Natural Chocolate Protein Bar

I wouldn’t recommend this for breakfast; it’s more of a mid-morning snack. I’m not a fan of protein powders, as they are often so processed they no longer resemble the food they are made from. If you’re like me and want a ‘real food’ option for a protein bar, these are great. Pack a bar in your lunchbox for a high-protein boost.
everyday option • dairy free • vegan • low gi • high fibre • heart healthy • healthy ageing • diabetes friendly



  • ½ cup (50 g) rolled (porridge) oats
  • ½ cup (80 g) almonds, skin on
  • 2 tablespoons cacao powder
  • ¼ cup (40 g) chia seeds
  • ¼ teaspoon salt
  • 6 fresh dates, pitted
  • 2 tablespoons water

Line an 11 x 21 cm (4¼ x 8¼ inch) loaf tin with baking paper and set aside.
Blitz the whole ingrediens in a food processor until roughly chopped, then spread the mixture in the prepared tin. Press down firmly on the mixture and refrigerate for 20 minutes.
Slice crossways into 4 cm (1½ inch) wide bars.

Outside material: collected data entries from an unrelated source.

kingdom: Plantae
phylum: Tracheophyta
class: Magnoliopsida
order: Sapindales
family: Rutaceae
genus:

  • With more than 6 g (1/4 oz) of natural plant-based protein per serve, plus a whopping amount of gut-friendly fibre, these bars are a fantastic option for a healthy snack after exercise, when you get hungry in the afternoon or for kids as a nutritious after-school snack.
  • Use gluten-free oats if you’re allergic or intolerant.
    Add a drizzle of maple syrup if you want it a little sweeter.